II.-Toutefois, les agents bénéficiaires des congés mentionnés au 1° du I ne peuvent, durant ces périodes de congés, acquérir de nouveaux droits au titre des primes et indemnités non forfaitaires qui ont le caractère de remboursement de frais et au titre des primes non forfaitaires qui sont liées à l'organisation et au dépassement du cycle de travail.
III.-Les dispositions du présent article s'appliquent sans préjudice de celles de l'article 6 du décret n° 2010-676 du 21 juin 2010 instituant une prise en charge partielle du prix des titres d'abonnement correspondant aux déplacements effectués par les agents publics entre leur résidence habituelle et leur lieu de travail.
I.- Lorsqu'en application de l'article 35 du décret du 14 mars 1986 susvisé le fonctionnaire est placé en congé de longue maladie ou de longue durée à la suite d'une demande présentée au cours d'un congé antérieurement accordé dans les conditions prévues à l'article L. 822-1 du code général de la fonction publique, les primes et indemnités qui lui ont été versées durant son congé de maladie en application de l'article 1er du présent décret lui demeurent acquises.

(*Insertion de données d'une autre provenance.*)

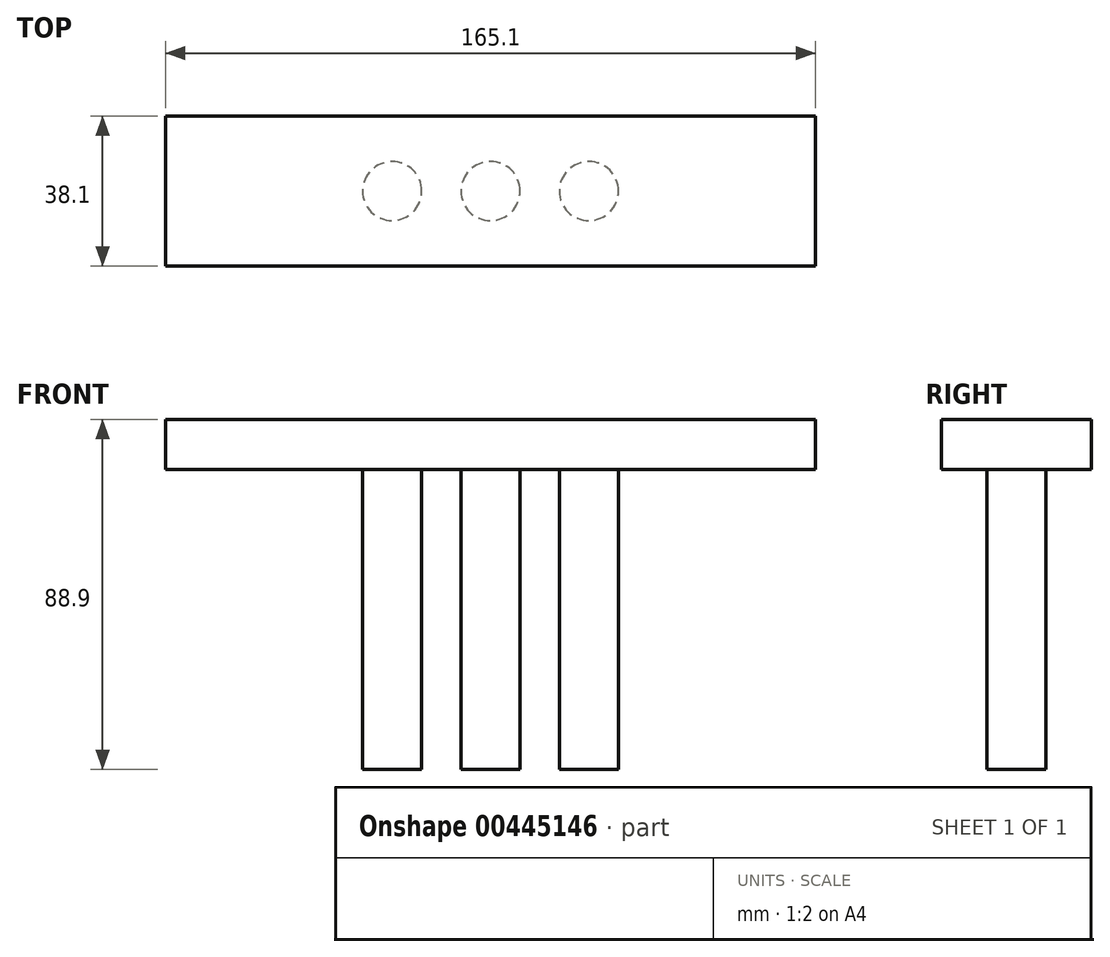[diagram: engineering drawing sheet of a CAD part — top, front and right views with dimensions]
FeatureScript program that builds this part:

Ces primes et indemnités ne sont pas cumulables avec celles dues au titre du congé de longue maladie durant cette même période.
II.- Lorsque, en application des dispositions de l'article 29 du décret du 14 mars 1986 susvisé, le fonctionnaire est placé en congé de longue durée à la suite d'une période de congé de longue maladie rémunérée à plein traitement, les primes et indemnités qui lui ont été versées durant son congé de longue maladie en application des dispositions de l'article 2-1 du présent décret lui demeurent acquises.
I.-En cas de congé de longue maladie pris en application des dispositions des articles L. 822-6 et suivants du code général de la fonction publique ou de congé de grave maladie pris en application de l'article 13 du décret du 17 janvier 1986 susvisé, le bénéfice des primes et indemnités est maintenu à hauteur de 33 % la première année et de 60 % les deuxième et troisième années.
II.-Les dispositions des 2° et 3° du I et des II et III de l'article 1er du présent décret sont applicables aux primes et indemnités servies aux agents placés en congé de longue maladie ou en congé de grave maladie.